D'après le texte sur la dette, quel rôle l'étude de l'histoire économique tend-elle à ignorer systématiquement ?

* Passage donné *
★ ★ ★
Ce qui suit est un fragment d'un projet de recherche beaucoup plus large sur la dette et l'argent de la dette [debt money] dans l'histoire humaine. La conclusion première et majeure de ce projet est qu'en étudiant l'histoire économique, on tend à ignorer systématiquement le rôle de la violence, le rôle absolument central de la guerre et de l'esclavage dans la création et la formation de ce que nous appelons maintenant « l'économie ». De plus, les origines comptent. La violence est peut-être invisible, mais elle reste inscrite dans la logique même de notre sens commun économique, dans la nature apparemment évidente des institutions qui n'auraient jamais et ne pourraient jamais exister en dehors du monopole de la violence – mais aussi, la menace systématique de la violence – maintenus par l’État contemporain.
★ ★ ★
* Lignes de données *
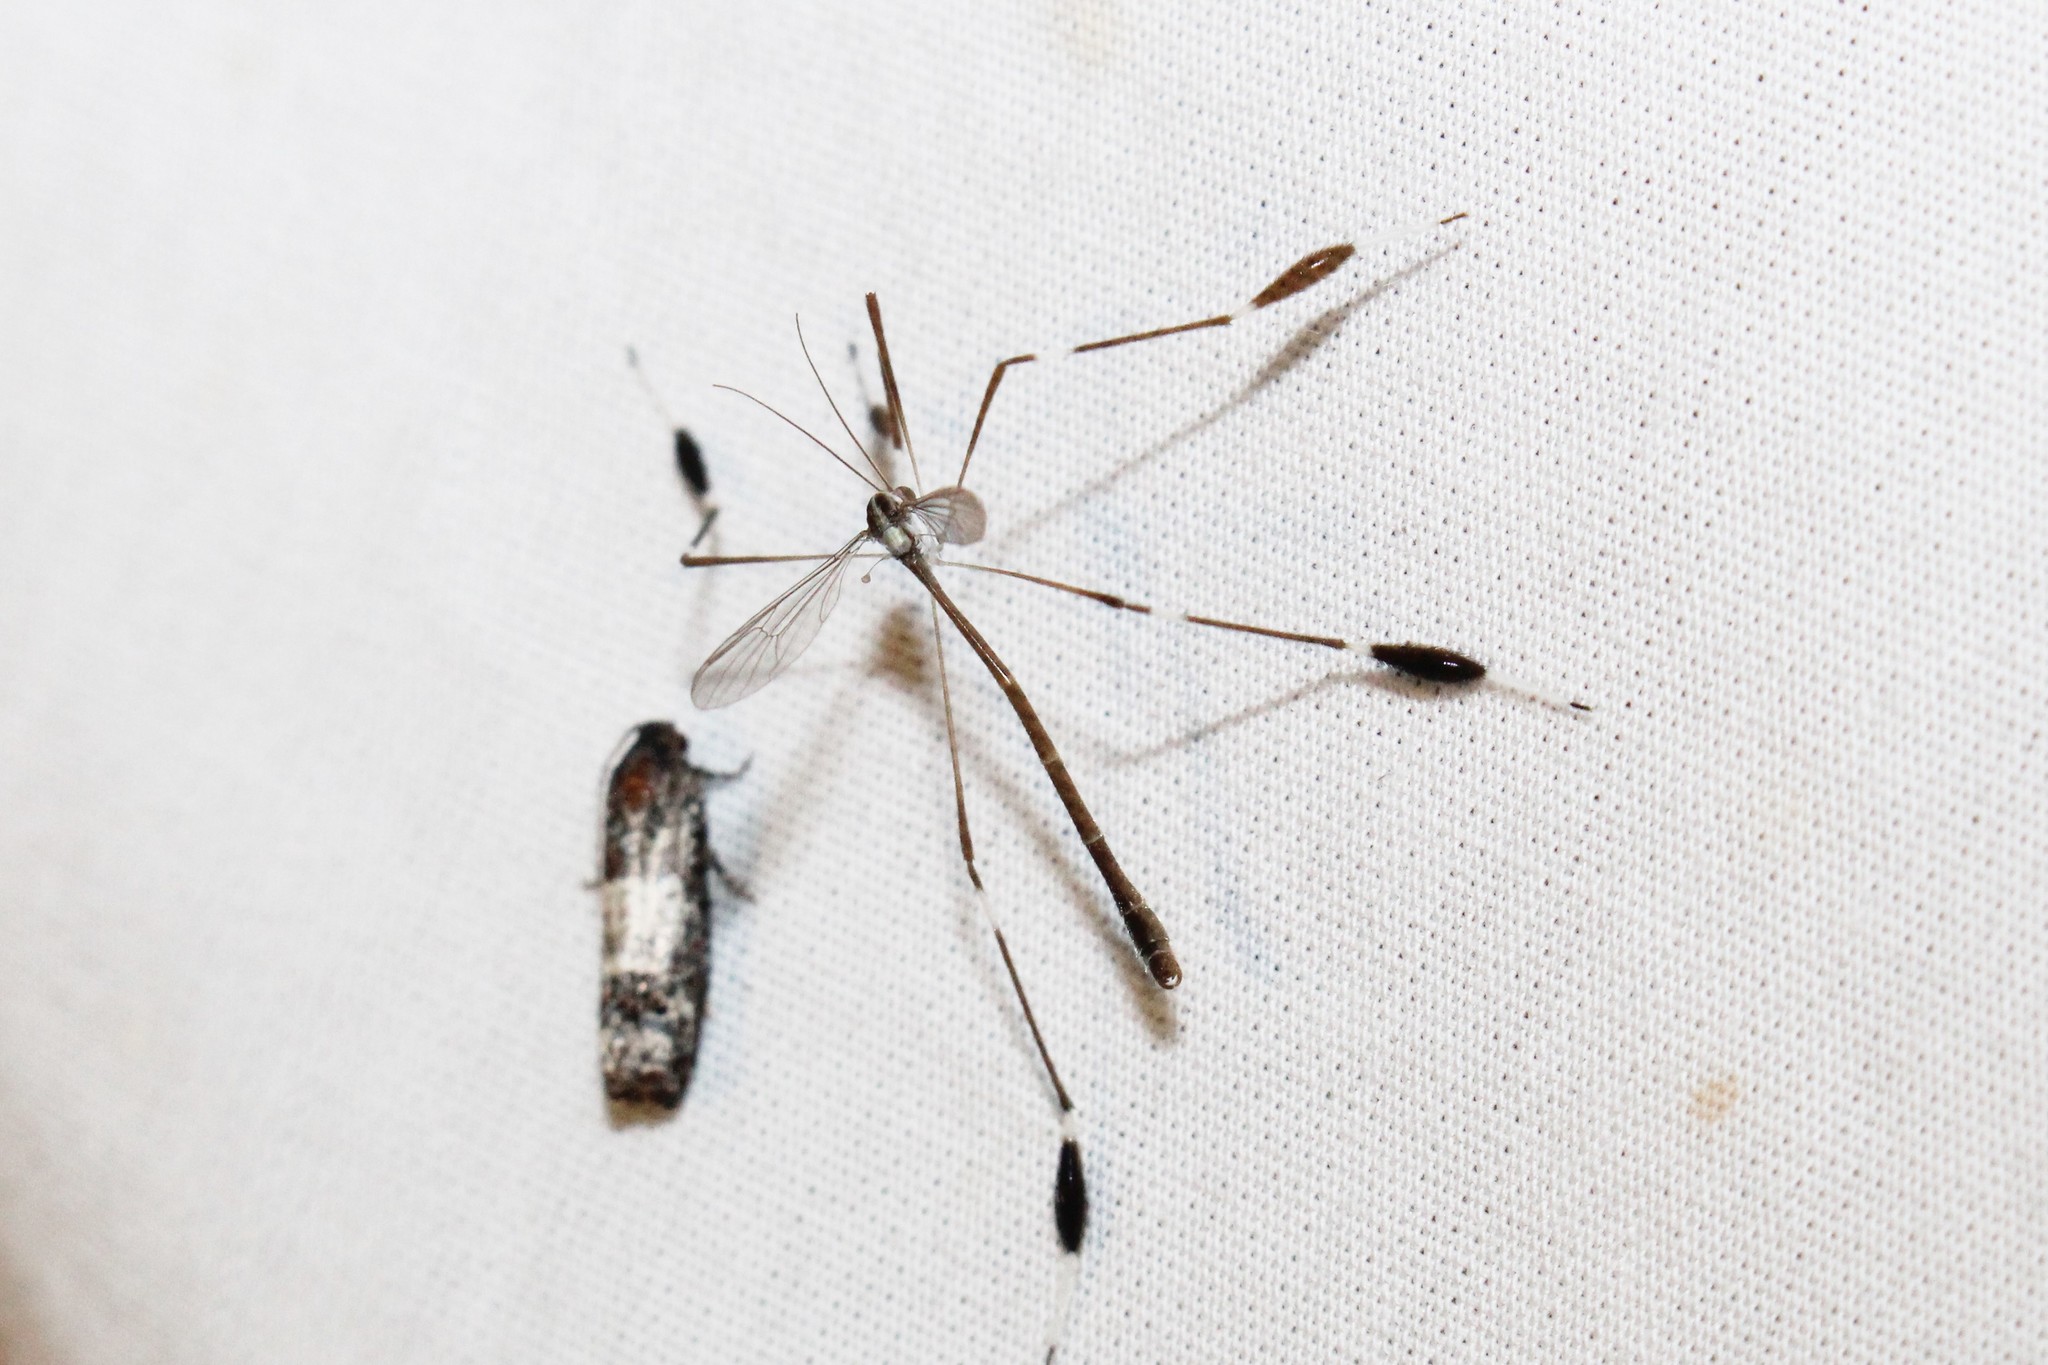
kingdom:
★ ★ ★
* Réponse à la question *
Elle ignore le rôle de la violence, et surtout le rôle central de la guerre et de l'esclavage dans la création et la formation de ce qu'on appelle aujourd'hui « l'économie ».